Speaker Pintar Baru OpenAI Dikabarkan Dijual Seharga Rp4-6 Juta

CasaNinesSegovia – OpenAI, perusahaan teknologi yang dikenal dengan inovasinya dalam kecerdasan buatan, sedang mengembangkan sebuah perangkat keras baru yang disebut-sebut sebagai speaker pintar berbasis AI. Dalam laporan terbaru, perangkat ini digambarkan sebagai “manifestasi fisik” dari ChatGPT yang memiliki bentuk menyerupai donat dan dilengkapi dengan berbagai fitur menarik.

Desain dan Fitur Utama Perangkat

Perangkat baru yang sedang dalam tahap pengembangan ini dirancang dengan bentuk yang unik, menyerupai donat, sehingga memudahkan pengguna untuk memindahkannya ke berbagai lokasi di dalam rumah, seperti meja samping tempat tidur atau meja dapur. Berdasarkan informasi yang beredar, perangkat ini akan terbuat dari bahan metal berkualitas tinggi dan memiliki tampilan premium. Menariknya, perangkat ini juga dikabarkan akan dilengkapi dengan “bagian yang bergerak”, meskipun detail ini masih menjadi misteri.

Dari sisi harga, perangkat ini diperkirakan akan berada di rentang $300 hingga $400, menjadikannya lebih mahal dibandingkan dengan sebagian besar speaker pintar di pasaran saat ini. Untuk perbandingan, speaker pintar yang dipasarkan oleh Amazon harganya berkisar antara $40 hingga $240.

Impian dan Tantangan di Pasar Hardware

Langkah OpenAI untuk memasuki pasar perangkat keras ini dianggap logis dalam usaha memperkuat integrasi ChatGPT ke dalam kehidupan sehari-hari pengguna. Namun, sejarah mencatat bahwa pasar speaker pintar tidak selalu menguntungkan. Banyak perusahaan yang berkecimpung di sektor ini mengalami kesulitan dalam memantapkan posisi mereka di pasar, dan harga yang tinggi mungkin menjadi kendala tambahan bagi OpenAI.

Sebagai informasi, pengembangan perangkat ini dilakukan dalam kemitraan dengan LoveFrom, studio desain yang didirikan oleh Jony Ive, mantan desainer senior Apple. Menurut laporan, perangkat ini diperkirakan akan diluncurkan pada tahun 2027 mendatang.

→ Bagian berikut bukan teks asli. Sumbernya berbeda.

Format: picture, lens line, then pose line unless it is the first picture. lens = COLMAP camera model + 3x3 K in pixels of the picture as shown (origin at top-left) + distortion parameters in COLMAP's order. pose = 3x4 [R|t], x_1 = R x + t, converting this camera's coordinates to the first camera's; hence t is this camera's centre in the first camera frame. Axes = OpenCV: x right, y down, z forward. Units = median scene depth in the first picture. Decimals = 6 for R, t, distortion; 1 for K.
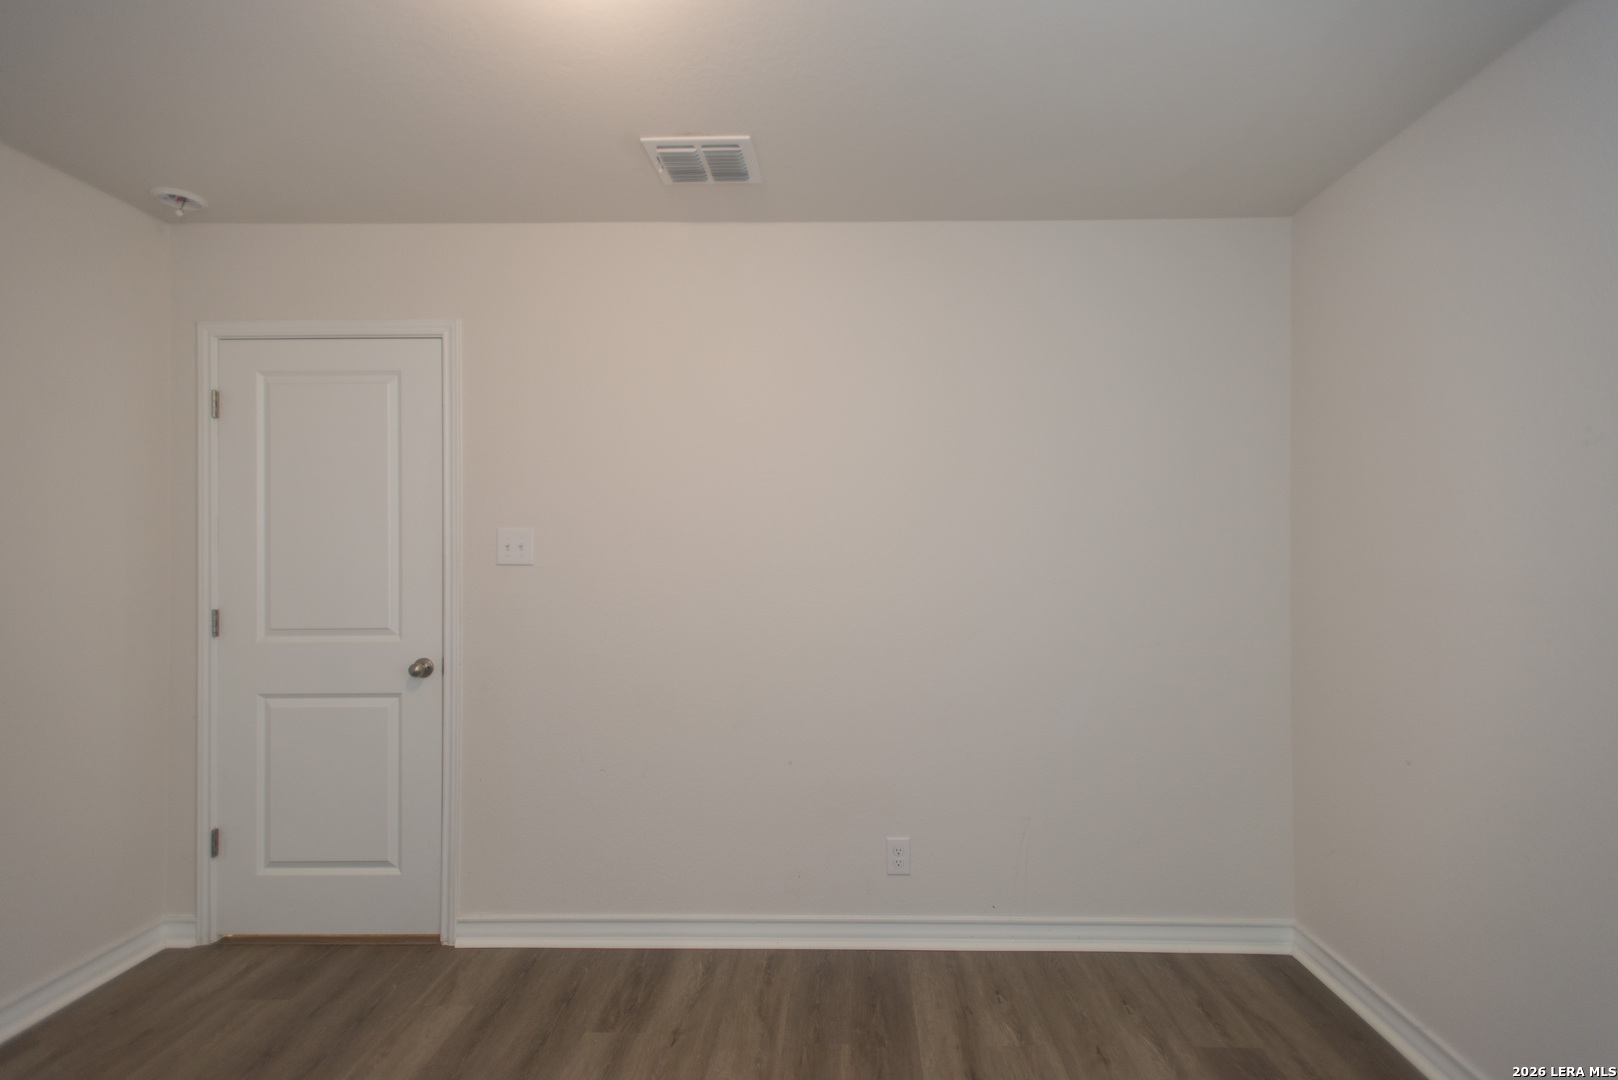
lens RADIAL K [[866.6, 0, 813.4], [0, 866.6, 530.6], [0, 0, 1]] dist [0.006745, 0.000848]
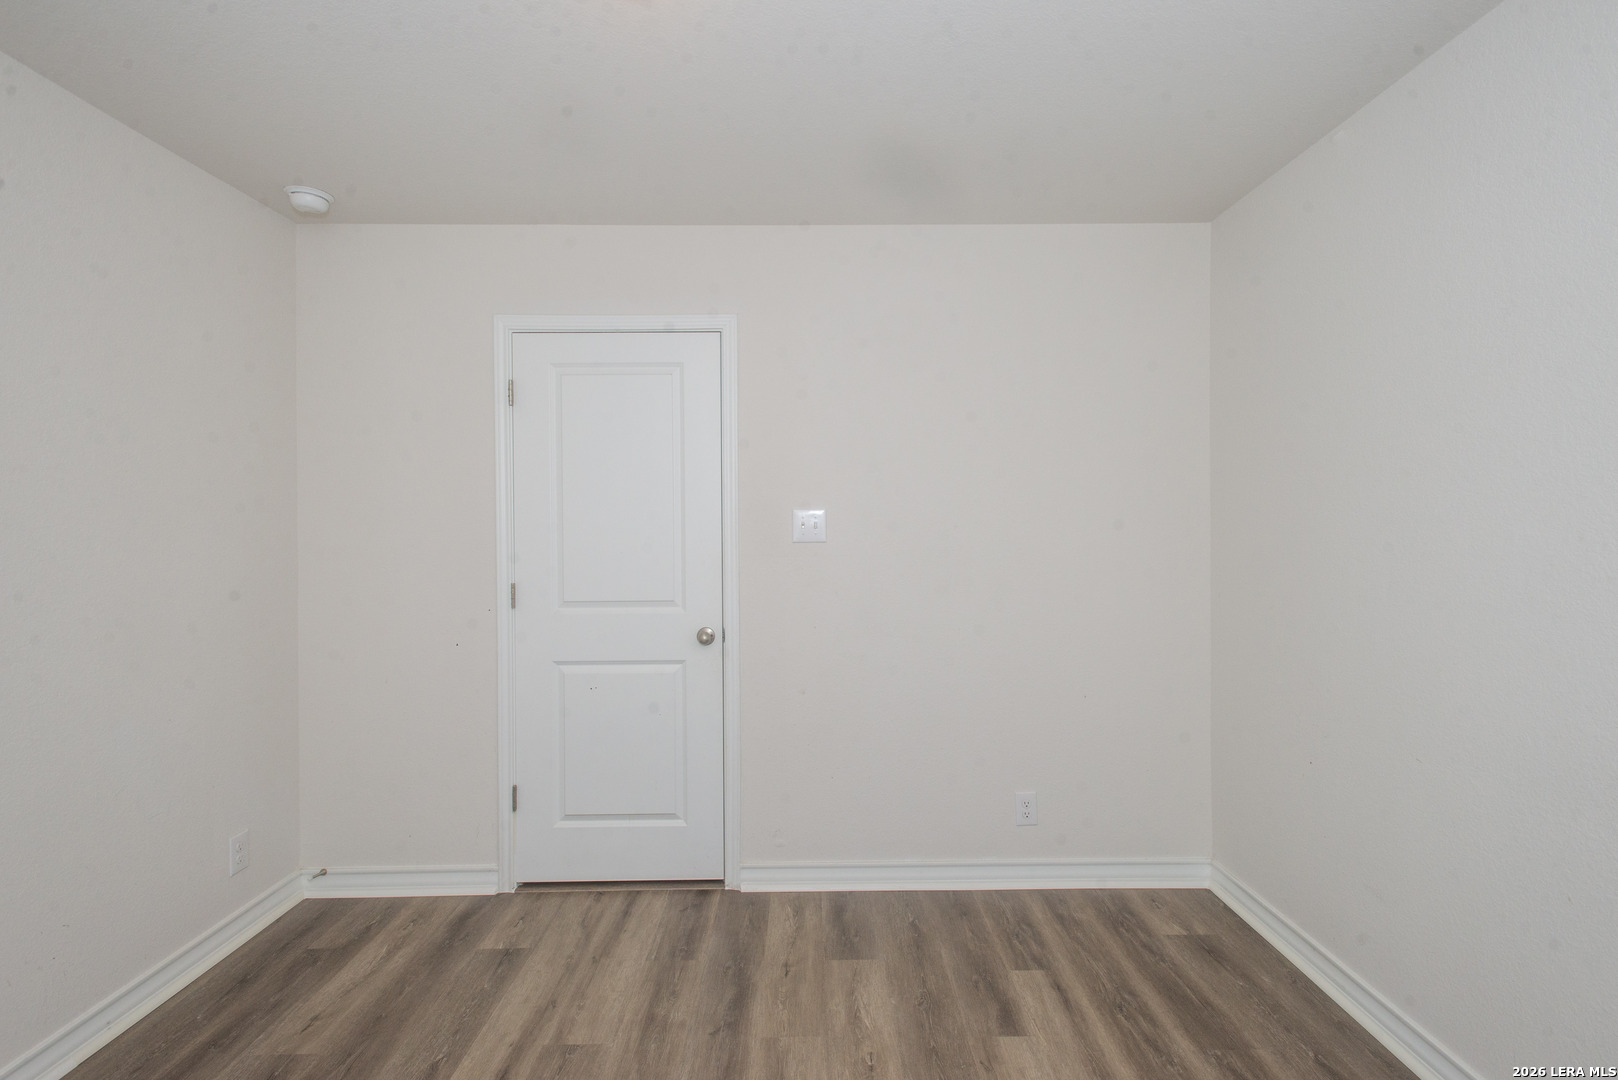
lens RADIAL K [[788.0, 0, 807.5], [0, 788.0, 524.9], [0, 0, 1]] dist [0.012584, -0.002007]
pose [[0.999739, -0.002953, 0.022648, -0.343219], [0.002537, 0.999828, 0.018363, 0.000151], [-0.022698, -0.018301, 0.999575, 0.011588]]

Namun, perjalanan OpenAI untuk memasuki pasar perangkat keras tidak tanpa rintangan.

Isu Hukum yang Dihadapi OpenAI

Salah satu tantangan yang sedang dihadapi OpenAI saat ini adalah gugatan hukum dari Apple. Perusahaan teknologi raksasa ini menuduh OpenAI telah mencuri rahasia dagang mereka. OpenAI membantah tuduhan tersebut dan menyatakan tidak melakukan kesalahan. Situasi ini menunjukkan bahwa persaingan di dunia teknologi sangat ketat, dan setiap kesalahan dapat berdampak besar terhadap reputasi dan kredibilitas sebuah perusahaan inovatif.

Perkembangan ini menjadi perhatian banyak pihak, mengingat kehadiran OpenAI di dunia perangkat keras dapat memengaruhi lanskap teknologi secara keseluruhan, terutama dalam sektor kecerdasan buatan terapan.

Kesimpulan

OpenAI sedang mengambil langkah berani dengan mengembangkan perangkat keras yang diharapkan dapat menyajikan pengalaman baru bagi pengguna. Dengan desain menarik dan fitur inovatif, perangkat ini memiliki potensi untuk memperluas penggunaan teknologi AI dalam kehidupan sehari-hari. Namun, tantangan hukum dan harga yang tinggi bisa menjadi hambatan dalam merebut hati konsumen di pasar yang telah dipenuhi oleh produk serupa. Waktu akan menentukan apakah OpenAI dapat melewati tantangan ini dan berhasil dalam usaha ambisiusnya.